The max for both q and k is needed because the CUDA kernel needs an upper bound (max_seqlen_q / max_seqlen_k) for specialization/bounds.
varlen_func, as the name implies, supports sequences with different lengths. That’s why it needs cu_seqlens_q, which has the cumulative lengths of the query sequences (remember that each input token we need to compute attention for contributes Q vectors). Cumulative means that if we have 3 sequences with lens 4, 8, 3, cu_seqlens_q will be [0, 4, 12, 15] (length B + 1). Same thing for cu_seqlens_k, which holds cumulative lengths for K/V (i.e. how many cached tokens are visible per sequence). In the simple case, the number of K/V positions matches the sequence/context length, but with prefix cache / truncation it’s best to think of cu_seqlens_k as “how much context is actually attended to”.
So we really just set up the metadata for Flash Attention, which handles paged attention in an efficient and effective way. Its internals would make for an interesting future blog post :D.
Running the model across multiple GPUs
nano-vLLM supports splitting the model across multiple GPUs. That’s essential if the model weights don’t fit on a single GPU. The model from the example, the Qwen 0.6B, with FP16 (that’s 2 bytes per weight), means for each 1B weights we need 2GB. This means for the 70B parameter model, we’d need 140GB of GPU VRAM, and that’s without accounting for the KV cache, those are just the weights.
Quantization helps: instead of FP16 (2 bytes), the weights can be mapped to less precise, smaller representations—INT8 (1 byte), or even more extreme INT4, which means 4× less memory than full FP16.
All this to say, being able to leverage multiple GPUs is important. nano-vLLM supports multiple GPUs, but only within a single node. The full-fledged vLLM supports running across multiple nodes, each with multiple GPUs, but that introduces even more complexity and distributed systems challenges.
Anyway, how does nano-vLLM do single-node multi-GPU?

+++

Exercises to complete -
1. Reproduce the part of the nano-vLLM passage between "Quantization helps: instead" and "distributed systems challenges.", inclusive.
2. According to the nano-vLLM passage, how much GPU memory would the weights alone of a 70B parameter model need at FP16?
3. Extend the nano-vLLM passage, picking up right after its closing question.
The records are unrelated to the nano-vLLM passage.

+++

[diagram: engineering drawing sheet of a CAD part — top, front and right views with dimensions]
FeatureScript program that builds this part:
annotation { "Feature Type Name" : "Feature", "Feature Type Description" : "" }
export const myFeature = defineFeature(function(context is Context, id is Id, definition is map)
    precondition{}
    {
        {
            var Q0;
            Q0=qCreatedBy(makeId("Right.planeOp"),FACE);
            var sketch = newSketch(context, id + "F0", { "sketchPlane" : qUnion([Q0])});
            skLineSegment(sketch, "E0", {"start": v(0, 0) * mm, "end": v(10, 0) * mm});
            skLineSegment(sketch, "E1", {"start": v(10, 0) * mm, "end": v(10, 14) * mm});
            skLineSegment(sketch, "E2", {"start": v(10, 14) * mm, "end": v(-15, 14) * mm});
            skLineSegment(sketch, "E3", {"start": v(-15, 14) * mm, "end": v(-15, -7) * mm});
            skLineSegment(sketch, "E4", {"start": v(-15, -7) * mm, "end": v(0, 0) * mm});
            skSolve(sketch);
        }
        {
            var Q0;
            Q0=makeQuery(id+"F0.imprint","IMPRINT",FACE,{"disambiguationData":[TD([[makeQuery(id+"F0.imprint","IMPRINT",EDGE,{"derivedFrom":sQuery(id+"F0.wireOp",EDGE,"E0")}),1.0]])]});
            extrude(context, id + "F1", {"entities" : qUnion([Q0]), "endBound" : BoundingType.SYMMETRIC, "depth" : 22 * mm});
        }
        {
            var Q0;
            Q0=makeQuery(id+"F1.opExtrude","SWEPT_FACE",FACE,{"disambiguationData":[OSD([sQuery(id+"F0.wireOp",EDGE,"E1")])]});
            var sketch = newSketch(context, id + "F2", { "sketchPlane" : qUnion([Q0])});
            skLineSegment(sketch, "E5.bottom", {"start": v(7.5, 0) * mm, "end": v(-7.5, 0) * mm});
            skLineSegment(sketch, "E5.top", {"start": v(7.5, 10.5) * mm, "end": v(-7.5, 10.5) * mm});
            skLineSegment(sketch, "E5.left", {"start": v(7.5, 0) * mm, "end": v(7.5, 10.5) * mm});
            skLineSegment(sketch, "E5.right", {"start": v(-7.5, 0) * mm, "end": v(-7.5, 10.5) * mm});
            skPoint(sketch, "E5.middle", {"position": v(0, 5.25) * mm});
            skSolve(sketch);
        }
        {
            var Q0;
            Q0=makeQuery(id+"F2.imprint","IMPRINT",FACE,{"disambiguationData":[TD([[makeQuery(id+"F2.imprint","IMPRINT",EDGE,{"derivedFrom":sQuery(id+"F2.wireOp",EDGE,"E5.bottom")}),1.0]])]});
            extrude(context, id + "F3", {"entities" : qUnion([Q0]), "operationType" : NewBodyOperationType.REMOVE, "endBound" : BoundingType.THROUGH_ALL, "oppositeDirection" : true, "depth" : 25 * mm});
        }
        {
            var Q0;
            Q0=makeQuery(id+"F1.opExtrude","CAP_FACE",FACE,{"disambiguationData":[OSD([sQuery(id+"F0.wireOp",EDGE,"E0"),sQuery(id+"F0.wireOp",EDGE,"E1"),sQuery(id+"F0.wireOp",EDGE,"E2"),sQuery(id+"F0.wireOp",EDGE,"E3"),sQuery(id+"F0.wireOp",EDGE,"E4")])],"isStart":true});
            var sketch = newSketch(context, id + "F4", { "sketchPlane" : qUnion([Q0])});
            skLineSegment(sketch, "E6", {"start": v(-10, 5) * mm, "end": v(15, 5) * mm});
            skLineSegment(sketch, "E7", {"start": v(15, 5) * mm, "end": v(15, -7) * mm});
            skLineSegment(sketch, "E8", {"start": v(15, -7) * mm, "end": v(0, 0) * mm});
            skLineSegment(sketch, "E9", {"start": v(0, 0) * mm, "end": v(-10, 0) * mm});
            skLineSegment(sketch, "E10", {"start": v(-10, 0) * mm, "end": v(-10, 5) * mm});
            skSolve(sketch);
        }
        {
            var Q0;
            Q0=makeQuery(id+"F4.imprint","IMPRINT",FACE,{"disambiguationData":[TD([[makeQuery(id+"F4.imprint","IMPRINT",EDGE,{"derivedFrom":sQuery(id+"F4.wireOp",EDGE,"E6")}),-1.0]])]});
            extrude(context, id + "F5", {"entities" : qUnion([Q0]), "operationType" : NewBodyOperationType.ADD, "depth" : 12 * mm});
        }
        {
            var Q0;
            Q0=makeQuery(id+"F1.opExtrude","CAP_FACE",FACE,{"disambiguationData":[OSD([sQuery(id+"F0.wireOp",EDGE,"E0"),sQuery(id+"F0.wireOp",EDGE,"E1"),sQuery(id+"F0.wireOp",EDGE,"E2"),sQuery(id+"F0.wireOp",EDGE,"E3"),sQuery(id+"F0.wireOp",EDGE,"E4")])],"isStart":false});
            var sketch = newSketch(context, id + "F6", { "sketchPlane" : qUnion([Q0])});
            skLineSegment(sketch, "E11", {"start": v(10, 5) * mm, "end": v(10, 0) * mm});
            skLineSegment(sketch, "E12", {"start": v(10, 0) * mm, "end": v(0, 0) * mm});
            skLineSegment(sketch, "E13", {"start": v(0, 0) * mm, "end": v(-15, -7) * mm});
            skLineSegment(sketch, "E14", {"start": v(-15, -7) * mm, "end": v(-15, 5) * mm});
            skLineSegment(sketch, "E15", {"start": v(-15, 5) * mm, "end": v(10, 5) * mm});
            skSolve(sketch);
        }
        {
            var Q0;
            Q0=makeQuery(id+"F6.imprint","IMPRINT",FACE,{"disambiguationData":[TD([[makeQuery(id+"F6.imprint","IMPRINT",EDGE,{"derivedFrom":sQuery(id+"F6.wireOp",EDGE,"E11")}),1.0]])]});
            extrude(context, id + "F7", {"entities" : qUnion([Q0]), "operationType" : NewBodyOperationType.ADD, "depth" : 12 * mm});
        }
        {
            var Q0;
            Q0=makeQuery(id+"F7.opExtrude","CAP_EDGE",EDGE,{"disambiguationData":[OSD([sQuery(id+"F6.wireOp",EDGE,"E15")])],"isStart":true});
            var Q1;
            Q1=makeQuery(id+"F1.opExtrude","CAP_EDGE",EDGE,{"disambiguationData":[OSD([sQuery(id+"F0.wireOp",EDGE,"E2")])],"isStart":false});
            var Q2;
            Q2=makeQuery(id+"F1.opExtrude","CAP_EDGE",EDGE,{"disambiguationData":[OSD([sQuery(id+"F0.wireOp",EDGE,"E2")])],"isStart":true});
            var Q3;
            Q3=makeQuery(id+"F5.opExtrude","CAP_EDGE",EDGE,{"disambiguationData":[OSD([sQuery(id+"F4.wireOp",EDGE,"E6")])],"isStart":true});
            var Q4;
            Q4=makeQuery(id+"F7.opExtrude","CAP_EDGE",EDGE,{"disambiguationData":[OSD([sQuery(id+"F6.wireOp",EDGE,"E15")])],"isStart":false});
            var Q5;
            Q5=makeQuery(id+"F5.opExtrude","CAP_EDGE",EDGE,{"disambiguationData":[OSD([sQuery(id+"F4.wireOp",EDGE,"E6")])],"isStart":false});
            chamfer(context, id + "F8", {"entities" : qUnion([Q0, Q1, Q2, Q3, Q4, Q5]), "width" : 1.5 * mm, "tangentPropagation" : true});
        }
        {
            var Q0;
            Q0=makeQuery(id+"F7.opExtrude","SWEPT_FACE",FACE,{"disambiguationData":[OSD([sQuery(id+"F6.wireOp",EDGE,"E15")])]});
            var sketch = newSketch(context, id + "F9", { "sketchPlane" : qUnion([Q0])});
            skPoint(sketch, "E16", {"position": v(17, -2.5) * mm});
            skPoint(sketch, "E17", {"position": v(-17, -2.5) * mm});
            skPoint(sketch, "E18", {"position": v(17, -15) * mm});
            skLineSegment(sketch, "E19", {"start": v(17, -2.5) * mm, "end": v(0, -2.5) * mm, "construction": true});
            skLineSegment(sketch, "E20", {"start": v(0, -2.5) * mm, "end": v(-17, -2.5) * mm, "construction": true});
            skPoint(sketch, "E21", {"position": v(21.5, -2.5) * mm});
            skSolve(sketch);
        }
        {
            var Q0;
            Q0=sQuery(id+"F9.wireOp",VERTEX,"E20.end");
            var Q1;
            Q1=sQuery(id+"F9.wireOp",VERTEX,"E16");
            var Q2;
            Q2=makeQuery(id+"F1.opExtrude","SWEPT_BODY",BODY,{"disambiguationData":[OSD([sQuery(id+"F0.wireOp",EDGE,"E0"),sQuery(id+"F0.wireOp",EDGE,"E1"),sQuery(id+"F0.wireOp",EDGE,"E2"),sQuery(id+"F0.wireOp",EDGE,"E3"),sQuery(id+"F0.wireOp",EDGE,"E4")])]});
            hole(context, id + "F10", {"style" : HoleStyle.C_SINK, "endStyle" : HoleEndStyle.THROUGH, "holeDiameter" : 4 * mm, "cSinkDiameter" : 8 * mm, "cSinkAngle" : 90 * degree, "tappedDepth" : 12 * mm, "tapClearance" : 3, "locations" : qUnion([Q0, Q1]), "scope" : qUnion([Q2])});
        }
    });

+++

Replies -
1.
Quantization helps: instead of FP16 (2 bytes), the weights can be mapped to less precise, smaller representations—INT8 (1 byte), or even more extreme INT4, which means 4× less memory than full FP16.
All this to say, being able to leverage multiple GPUs is important. nano-vLLM supports multiple GPUs, but only within a single node. The full-fledged vLLM supports running across multiple nodes, each with multiple GPUs, but that introduces even more complexity and distributed systems challenges.

2. 140GB of GPU VRAM.

3.
First, we need to split the model weights across the GPUs. That’s called tensor parallelism. There are other types of parallelism. We could do data parallelism—that’s when the model can fit on a single GPU, and we run multiple copies of it across different data. That’s useful for speeding up training; that’s what’s done in nano-gpt, for instance.
Another type is layer parallelism: instead of splitting each layer, we distribute full layers themselves. There’s also expert parallelism, in which each expert in an MoE is placed on its own GPU.
In our case, we’re using tensor parallelism (TP). Within each layer, weights are split across multiple GPUs.
In PyTorch, we have the world_size, which is the number of GPUs/processes and there’s a 1-to-1 mapping. Each process/GPU has a rank. So with 8 GPUs, the world size is 8, and each process has a rank from 0 to 7. Process 0 is usually the master and takes care of bookkeeping and coordination.
Model Runner Parallilism
We specify the number of processes/GPUs via the tensor_parallel_size config. The model weights are sharded across N GPUs managed by N processes. The first one, id=0, is the master, and only it has an instance of the LLM engine and can accept requests via generate. The others only have an instance of the ModelRunner. Furthermore, when we need to run inference, we trigger it from the master, which triggers a run on the other processes, each on its own portion of the model.
For certain layers, coordination is needed, and the models wait for each other and propagate and reduce their results. For example, after the sharded embedding layer, each GPU has 1/N of the embedding vectors. We run a dist.all_reduce to gather them (it’s actually a sum, but each GPU has a zero vector for its out-of-bound indices, so a sum is equivalent to a gather). The same goes for RowParallelLinear layers, and so on.
However, the final sampling—once we have all the logits and turn them into probabilities for the next token—only takes place on the master.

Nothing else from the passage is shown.